[What is needed]: The answer is one number: how many lines in the data below hold "trail".
++++ Information ++++
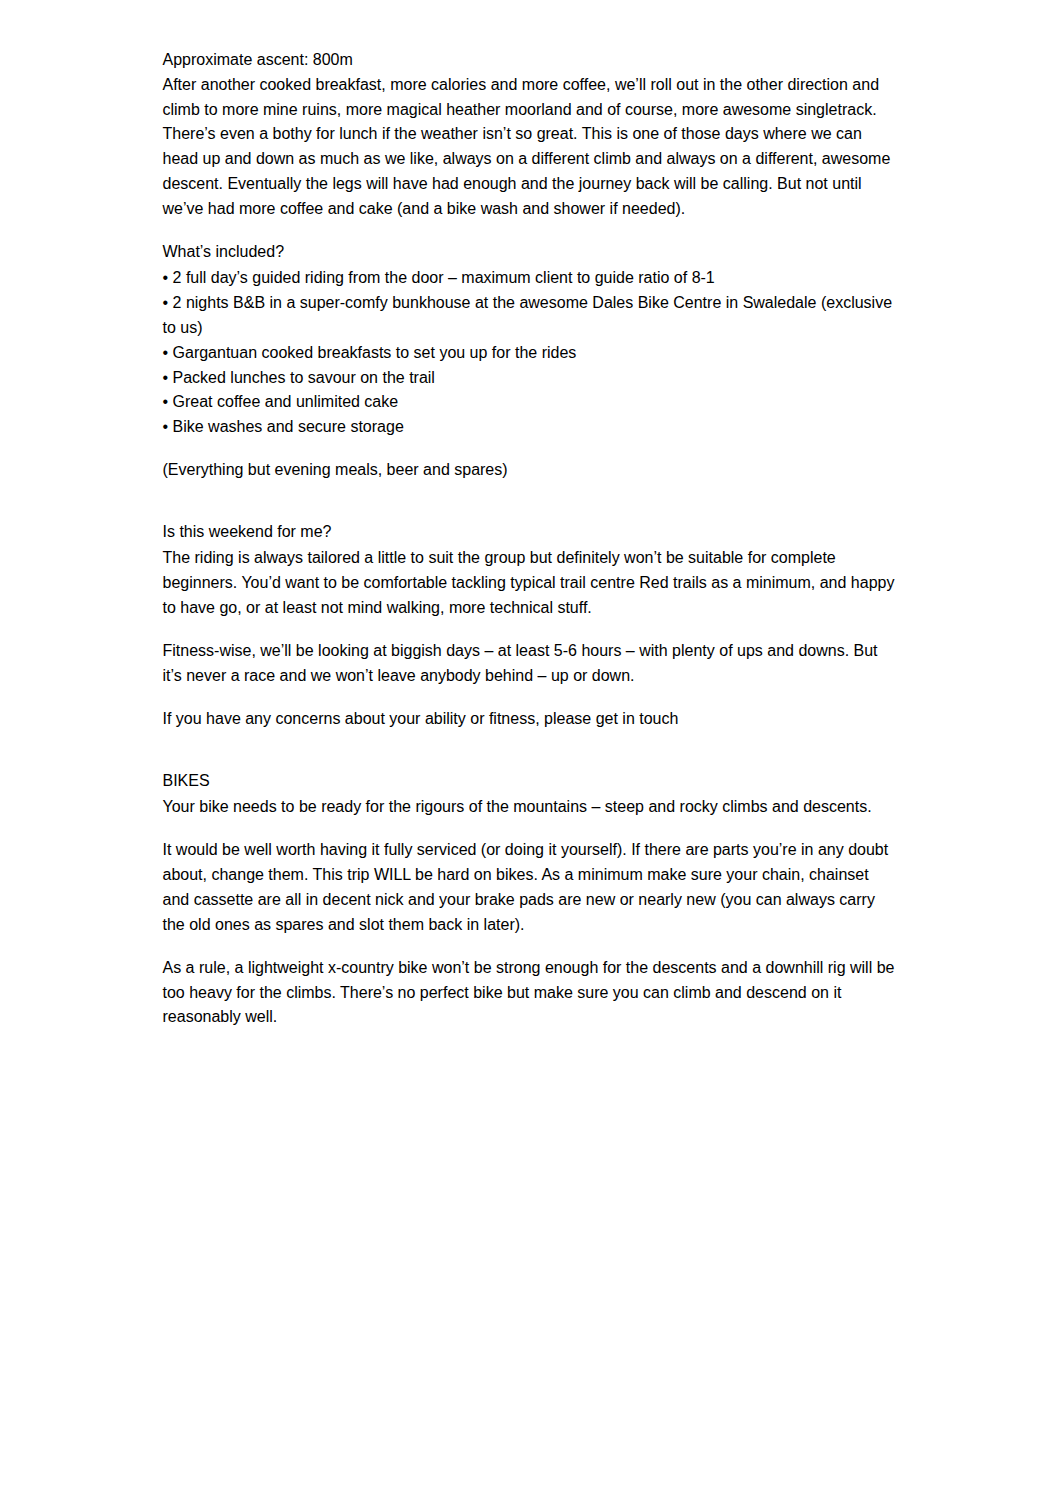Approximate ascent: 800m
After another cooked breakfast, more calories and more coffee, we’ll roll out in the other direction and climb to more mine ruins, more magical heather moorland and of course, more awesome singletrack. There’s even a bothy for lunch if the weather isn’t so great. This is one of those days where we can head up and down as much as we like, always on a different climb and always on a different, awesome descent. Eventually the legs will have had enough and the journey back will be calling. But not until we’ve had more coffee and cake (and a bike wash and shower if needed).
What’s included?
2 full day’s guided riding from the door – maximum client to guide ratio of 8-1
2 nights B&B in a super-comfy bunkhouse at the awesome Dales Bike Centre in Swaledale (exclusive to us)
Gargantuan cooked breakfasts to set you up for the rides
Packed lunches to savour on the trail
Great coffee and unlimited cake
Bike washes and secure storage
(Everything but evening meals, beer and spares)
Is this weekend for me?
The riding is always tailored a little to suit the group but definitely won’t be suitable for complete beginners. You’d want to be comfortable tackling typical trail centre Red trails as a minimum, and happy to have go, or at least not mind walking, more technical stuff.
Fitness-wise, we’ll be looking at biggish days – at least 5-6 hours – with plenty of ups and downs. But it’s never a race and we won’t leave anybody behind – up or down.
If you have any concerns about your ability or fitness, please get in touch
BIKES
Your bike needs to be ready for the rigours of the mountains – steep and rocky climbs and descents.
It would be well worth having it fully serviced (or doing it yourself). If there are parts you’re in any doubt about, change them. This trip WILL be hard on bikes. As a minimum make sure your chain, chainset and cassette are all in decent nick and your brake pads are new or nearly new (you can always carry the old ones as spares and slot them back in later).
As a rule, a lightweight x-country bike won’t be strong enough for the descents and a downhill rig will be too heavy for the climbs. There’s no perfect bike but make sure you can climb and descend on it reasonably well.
++++
++++ Information ++++
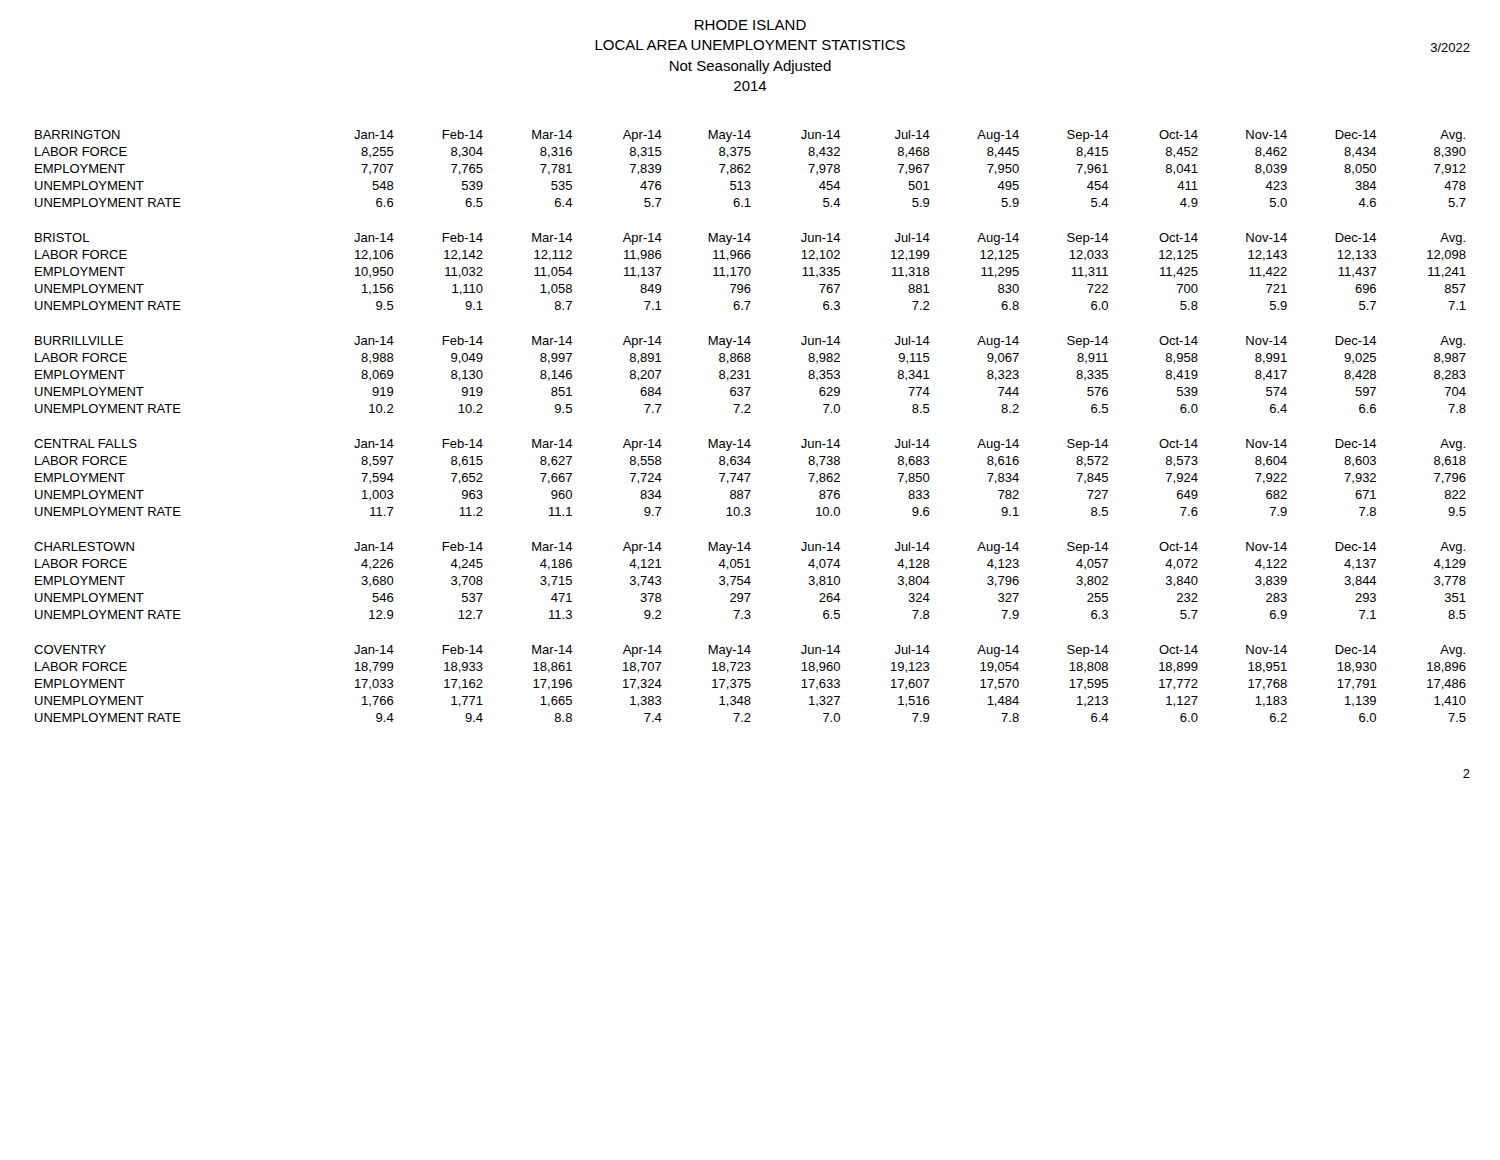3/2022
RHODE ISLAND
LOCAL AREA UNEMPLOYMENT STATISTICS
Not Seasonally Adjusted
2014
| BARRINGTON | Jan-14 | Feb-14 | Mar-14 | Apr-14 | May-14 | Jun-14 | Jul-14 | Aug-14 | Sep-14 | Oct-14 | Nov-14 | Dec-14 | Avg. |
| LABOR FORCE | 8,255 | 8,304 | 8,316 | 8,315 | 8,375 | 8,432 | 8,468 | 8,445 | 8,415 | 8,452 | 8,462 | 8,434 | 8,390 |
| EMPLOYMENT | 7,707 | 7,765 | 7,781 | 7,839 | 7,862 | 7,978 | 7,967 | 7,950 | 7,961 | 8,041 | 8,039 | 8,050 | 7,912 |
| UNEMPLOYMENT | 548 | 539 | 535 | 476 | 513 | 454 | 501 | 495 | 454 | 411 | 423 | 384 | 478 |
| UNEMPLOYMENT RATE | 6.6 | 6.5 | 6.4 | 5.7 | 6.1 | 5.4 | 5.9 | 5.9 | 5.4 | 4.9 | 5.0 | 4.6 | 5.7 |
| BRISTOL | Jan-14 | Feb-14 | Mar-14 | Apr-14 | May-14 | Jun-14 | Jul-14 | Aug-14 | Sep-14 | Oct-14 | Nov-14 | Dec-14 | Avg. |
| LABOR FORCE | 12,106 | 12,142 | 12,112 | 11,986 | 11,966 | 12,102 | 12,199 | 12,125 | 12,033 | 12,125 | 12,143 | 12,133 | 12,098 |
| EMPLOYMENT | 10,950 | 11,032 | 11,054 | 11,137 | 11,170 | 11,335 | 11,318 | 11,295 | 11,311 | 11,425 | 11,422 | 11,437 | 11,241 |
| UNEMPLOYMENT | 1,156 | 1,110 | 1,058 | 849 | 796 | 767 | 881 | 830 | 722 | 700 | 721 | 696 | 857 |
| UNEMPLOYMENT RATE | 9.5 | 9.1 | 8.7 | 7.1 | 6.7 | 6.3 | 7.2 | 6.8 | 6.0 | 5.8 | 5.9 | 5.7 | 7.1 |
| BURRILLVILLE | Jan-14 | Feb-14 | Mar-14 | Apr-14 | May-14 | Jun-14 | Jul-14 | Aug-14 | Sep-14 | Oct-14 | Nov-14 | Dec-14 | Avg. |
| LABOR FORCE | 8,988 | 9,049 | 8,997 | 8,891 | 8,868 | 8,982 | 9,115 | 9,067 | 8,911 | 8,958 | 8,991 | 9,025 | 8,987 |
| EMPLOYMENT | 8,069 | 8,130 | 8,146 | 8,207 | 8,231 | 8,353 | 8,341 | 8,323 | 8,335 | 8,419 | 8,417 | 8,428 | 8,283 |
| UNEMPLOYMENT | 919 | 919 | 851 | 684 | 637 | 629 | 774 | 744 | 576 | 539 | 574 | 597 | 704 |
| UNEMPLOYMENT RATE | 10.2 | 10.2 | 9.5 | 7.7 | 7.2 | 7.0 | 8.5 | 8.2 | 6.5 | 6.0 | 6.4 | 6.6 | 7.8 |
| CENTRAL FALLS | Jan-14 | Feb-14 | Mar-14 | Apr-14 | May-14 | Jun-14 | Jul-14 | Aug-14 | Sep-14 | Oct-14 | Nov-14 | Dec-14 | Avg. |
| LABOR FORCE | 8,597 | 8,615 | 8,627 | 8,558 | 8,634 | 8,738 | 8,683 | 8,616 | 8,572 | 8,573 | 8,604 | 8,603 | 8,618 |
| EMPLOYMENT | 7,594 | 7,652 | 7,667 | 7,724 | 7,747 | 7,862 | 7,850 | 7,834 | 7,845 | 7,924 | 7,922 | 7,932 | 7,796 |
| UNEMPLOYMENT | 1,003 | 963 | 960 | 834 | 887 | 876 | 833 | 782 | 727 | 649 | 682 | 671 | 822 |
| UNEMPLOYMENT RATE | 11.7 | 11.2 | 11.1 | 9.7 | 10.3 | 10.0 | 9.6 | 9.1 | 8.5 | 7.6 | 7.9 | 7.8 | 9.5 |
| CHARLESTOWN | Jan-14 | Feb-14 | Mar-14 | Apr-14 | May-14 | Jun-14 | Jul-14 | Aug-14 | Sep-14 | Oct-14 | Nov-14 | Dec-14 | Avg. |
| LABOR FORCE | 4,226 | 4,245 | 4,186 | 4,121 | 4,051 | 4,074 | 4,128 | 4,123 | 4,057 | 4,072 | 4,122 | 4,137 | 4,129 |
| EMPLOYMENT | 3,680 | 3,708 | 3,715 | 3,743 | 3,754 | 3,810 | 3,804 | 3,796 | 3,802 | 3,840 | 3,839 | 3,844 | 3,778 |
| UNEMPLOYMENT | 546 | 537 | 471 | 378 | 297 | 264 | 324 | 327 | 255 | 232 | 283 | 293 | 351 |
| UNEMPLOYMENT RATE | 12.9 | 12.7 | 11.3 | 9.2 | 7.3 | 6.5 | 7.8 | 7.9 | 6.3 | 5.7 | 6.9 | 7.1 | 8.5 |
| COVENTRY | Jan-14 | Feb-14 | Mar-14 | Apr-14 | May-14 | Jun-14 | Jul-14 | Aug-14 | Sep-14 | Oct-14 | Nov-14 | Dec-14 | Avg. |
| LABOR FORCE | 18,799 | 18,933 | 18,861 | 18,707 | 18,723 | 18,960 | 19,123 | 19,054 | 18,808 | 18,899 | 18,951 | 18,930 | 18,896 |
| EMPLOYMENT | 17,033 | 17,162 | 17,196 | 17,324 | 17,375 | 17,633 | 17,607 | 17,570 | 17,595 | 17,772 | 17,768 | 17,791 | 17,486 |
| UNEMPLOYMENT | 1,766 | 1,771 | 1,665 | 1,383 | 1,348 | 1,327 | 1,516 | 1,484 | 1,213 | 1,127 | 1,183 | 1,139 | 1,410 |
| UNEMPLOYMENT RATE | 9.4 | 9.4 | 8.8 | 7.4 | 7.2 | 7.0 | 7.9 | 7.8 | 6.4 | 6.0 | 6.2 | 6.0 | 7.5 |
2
++++
[Result of this task]: 2